There be other simple ideas which
convey themselves into the mind by all the ways of sensation and
reflection, viz. pleasure or delight, and its opposite, pain, or
uneasiness; power; existence; unity.
2. Mix with almost all our other ideas. Delight or uneasiness, one
or other of them, join themselves to almost all our ideas both of
sensation and reflection: and there is scarce any affection of our
senses from without, any retired thought of our mind within, which
is not able to produce in us pleasure or pain. By pleasure and pain, I
would be understood to signify, whatsoever delights or molests us;
whether it arises from the thoughts of our minds, or anything
operating on our bodies. For, whether we call it satisfaction,
delight, pleasure, happiness, &c., on the one side, or uneasiness,
trouble, pain, torment, anguish, misery, &c., on the other, they are
still but different degrees of the same thing, and belong to the ideas
of pleasure and pain, delight or uneasiness; which are the names I
shall most commonly use for those two sorts of ideas.

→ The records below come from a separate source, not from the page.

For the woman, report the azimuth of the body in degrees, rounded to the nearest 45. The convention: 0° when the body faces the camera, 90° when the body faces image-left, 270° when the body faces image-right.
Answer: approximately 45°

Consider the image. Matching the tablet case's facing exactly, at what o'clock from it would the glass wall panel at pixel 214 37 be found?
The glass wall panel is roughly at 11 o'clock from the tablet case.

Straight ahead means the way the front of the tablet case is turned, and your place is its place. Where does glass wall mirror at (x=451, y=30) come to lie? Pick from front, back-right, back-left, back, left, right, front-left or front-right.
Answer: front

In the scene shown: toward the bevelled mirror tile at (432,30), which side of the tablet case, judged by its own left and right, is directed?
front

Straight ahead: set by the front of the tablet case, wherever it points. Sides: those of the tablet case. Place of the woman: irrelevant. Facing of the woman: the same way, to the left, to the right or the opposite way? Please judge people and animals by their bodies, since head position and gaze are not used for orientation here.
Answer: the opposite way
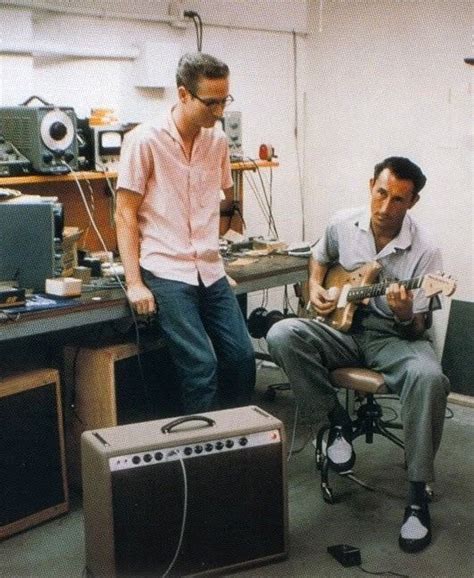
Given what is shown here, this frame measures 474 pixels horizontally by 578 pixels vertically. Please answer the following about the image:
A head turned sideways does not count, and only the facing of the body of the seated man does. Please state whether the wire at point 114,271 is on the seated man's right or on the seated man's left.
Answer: on the seated man's right

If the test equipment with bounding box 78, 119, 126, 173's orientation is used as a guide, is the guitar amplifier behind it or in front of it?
in front

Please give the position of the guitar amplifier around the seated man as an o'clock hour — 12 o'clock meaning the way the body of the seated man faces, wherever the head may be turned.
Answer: The guitar amplifier is roughly at 1 o'clock from the seated man.

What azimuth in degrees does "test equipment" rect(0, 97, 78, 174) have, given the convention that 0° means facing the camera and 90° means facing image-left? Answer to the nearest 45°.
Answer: approximately 315°

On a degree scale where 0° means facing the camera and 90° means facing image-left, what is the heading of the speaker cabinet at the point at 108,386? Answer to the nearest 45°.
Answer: approximately 315°

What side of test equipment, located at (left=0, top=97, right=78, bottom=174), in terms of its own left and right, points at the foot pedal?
front

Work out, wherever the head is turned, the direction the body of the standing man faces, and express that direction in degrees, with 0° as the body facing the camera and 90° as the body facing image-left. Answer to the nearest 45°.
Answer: approximately 315°

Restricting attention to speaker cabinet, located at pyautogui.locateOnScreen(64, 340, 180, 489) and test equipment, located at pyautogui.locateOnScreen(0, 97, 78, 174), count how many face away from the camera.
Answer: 0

3. As motives of our actions. The infinite wise Author of our being,
having given us the power over several parts of our bodies, to move or
keep them at rest as we think fit; and also. by the motion of them, to
move ourselves and other contiguous bodies, in which consist all the
actions of our body: having also given a power to our minds, in
several instances, to choose, amongst its ideas, which it will think
on, and to pursue the inquiry of this or that subject with
consideration and attention, to excite us to these actions of thinking
and motion that we are capable of,- has been pleased to join to
several thoughts, and several sensations a perception of delight.